Electroviscoelasticity of Liquid/Liquid Interfaces: Fractional Order Van der Pol Model – New Results

Abstract

A new, recently developed, theory of electroviscoelasticity describes the behavior of electrified liquid-liquid interfaces in fine dispersed systems, and is based on a new constitutive model of liquids. The behavior of e.g., liquid/liquid interfaces is based on three forms of «instabilities», these are rigid,elastic and plastic. Three possible mathematical formalisms have been considered related to this physical formalism,i.e. to the theory of electroviscoelasticity: the first is tension tensor model, the second is Van der Pol derivative model and the third model is fractional order Van der Pol derivative model. The third model presents an effort to generalize the previous Van der Pol equation using fractional integro-differential operators (fractional calculus).

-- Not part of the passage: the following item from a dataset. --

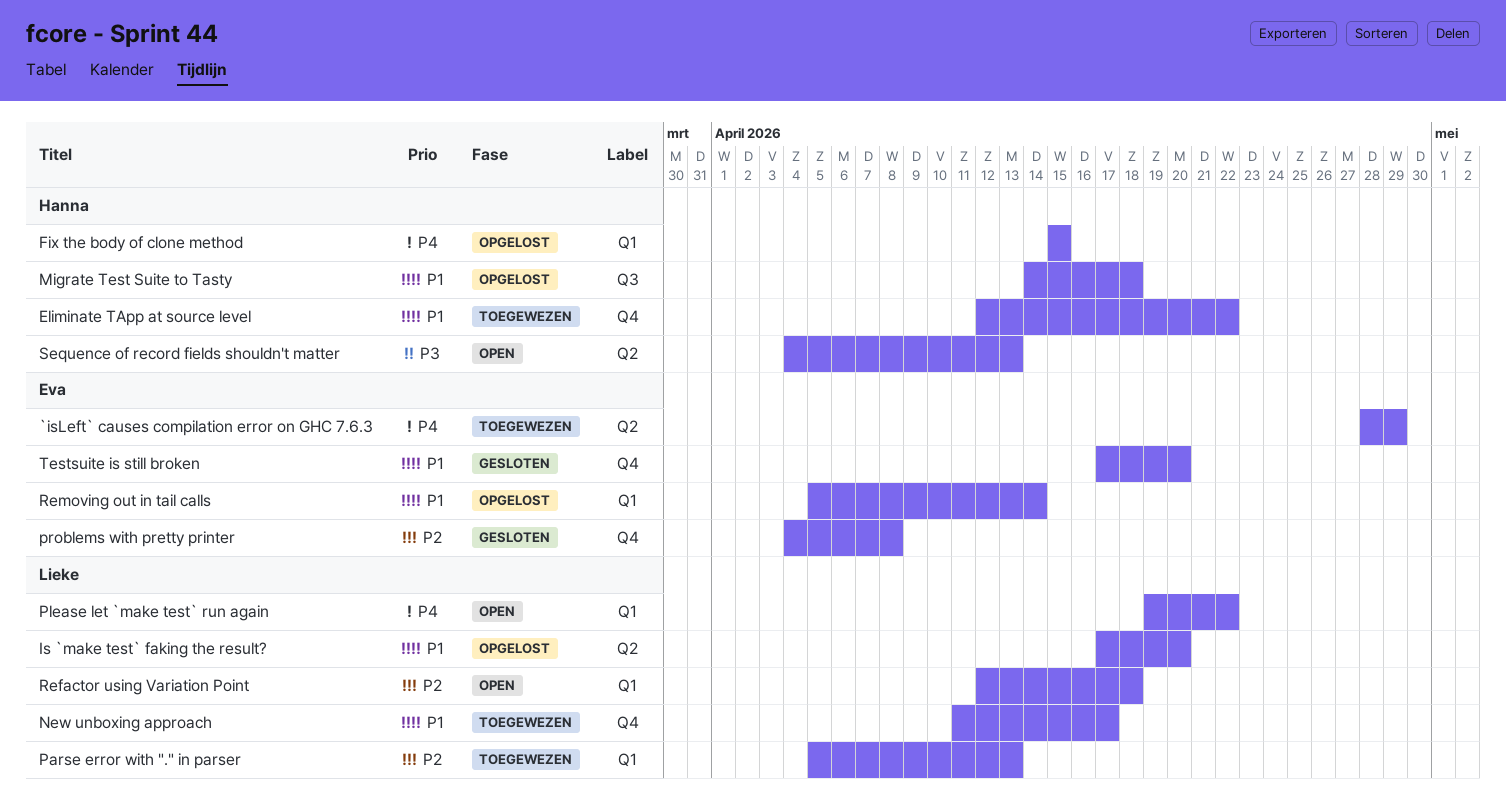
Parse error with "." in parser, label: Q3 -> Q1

In this paper, central parts of presentation will be solution using Caputo definition of fractional operators to obtain a (non)homogeneous solution of a (nonlinear)/linearized equation of fractional order Van der Pol model that represents the initial electromagnetic oscillation at the electroviscoelastic liquid/liquid interface.Specially, it will be discussed a case of low fractionality i.e the order of fractional derivative p slightly deviates from an integer value n. Finally, it is proposed numerical algorithm using a predictor-corrector approach for calculating corresponding homogeneous solution of nonlinear differential equation of the Van der Pol type.